Innovation Jam is a problem-solving event that pairs students with Fredericton businesses to solve a problem that local business is currently facing. This year’s business was The Ville, which is a “holistic community centre that promotes health, sustainability, and partnership” according to their website.

“I remember sitting there and asking myself, ‘What’s a problem that we face on a daily basis that needs to be addressed,” he said.

“And then I thought ‘Why don’t we shred clothes?’ and everyone in my group was like, ‘Oh, that’s a cool idea.’”

Bring It Back is the name of Hamil’s start-up. He said its main focus is to collect old clothing items and sort through them to see which ones are wearable. Any wearable clothes will be given back to thrift stores like Value Village. Worn-down clothes will be shredded down and turned into cotton. The material will be sold to apparel companies.

After being inspired by Innovation Jam, his friend Khanh Do encouraged him to bring the idea to the BMO Financial Group Apex Business Plan Competition. The event was held at the University of New Brunswick’s Wu Conference Centre on Jan. 23 and 24.

Hamil said his team dropped out of the Apex competition last minute, so he presented alone.

During the competition, he presented his business plan to two panels and investors from the Bank of Montreal.
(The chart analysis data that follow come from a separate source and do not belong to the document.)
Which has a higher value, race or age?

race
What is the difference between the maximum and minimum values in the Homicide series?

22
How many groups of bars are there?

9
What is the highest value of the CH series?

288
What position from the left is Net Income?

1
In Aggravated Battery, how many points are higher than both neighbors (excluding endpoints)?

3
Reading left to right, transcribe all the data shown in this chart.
Funding was awarded based on the business model.

The competition is open to all post-secondary students and recent graduates.

Hamil said he competed against two companies that were already profitable and didn’t end up winning the funding.

“It was really intense.”

Still, he wasn’t discouraged and listened to every suggestion the judges gave him.

“One of the things they said was ‘Develop this over the length of the next year, come back to us next year and they’ll try to have more funding available,’” he said.

“They want to see that you have something in production and have started selling to suppliers already.”

Now, Hamil is working at developing partnerships with local clothing brands like East Coast Apparels. He wants to work with the earth science department at UNB to ensure the shredded material will be sustainable.

“One of the problems facing the recycling industry right now is that a lot of items, like recyclable, paper straws, don’t have a long shelf life,” he said.

“We want to get more raw material into a place where it lasts for 16 months.”

Hamil said he plans to look into applying for growth and training opportunities offered by Planet Hatch to help move his business forward.

The Aquinian reached out to Planet Hatch but did not receive a response before deadline.

Hamil, who is double honouring in economics and international relations, said he wants to host a clothing drive for Fredericton soon and its surrounding areas to donate used clothes. He also said he’d like to get other communities involved by partnering with other universities in the province.

Hamil said he is developing his website within the next couple of months. By the end of this academic year, he hopes to launch the business officially to the campus community.

“It’s gonna be something groundbreaking in Fredericton and Canada as a whole because no one is doing it in Canada.”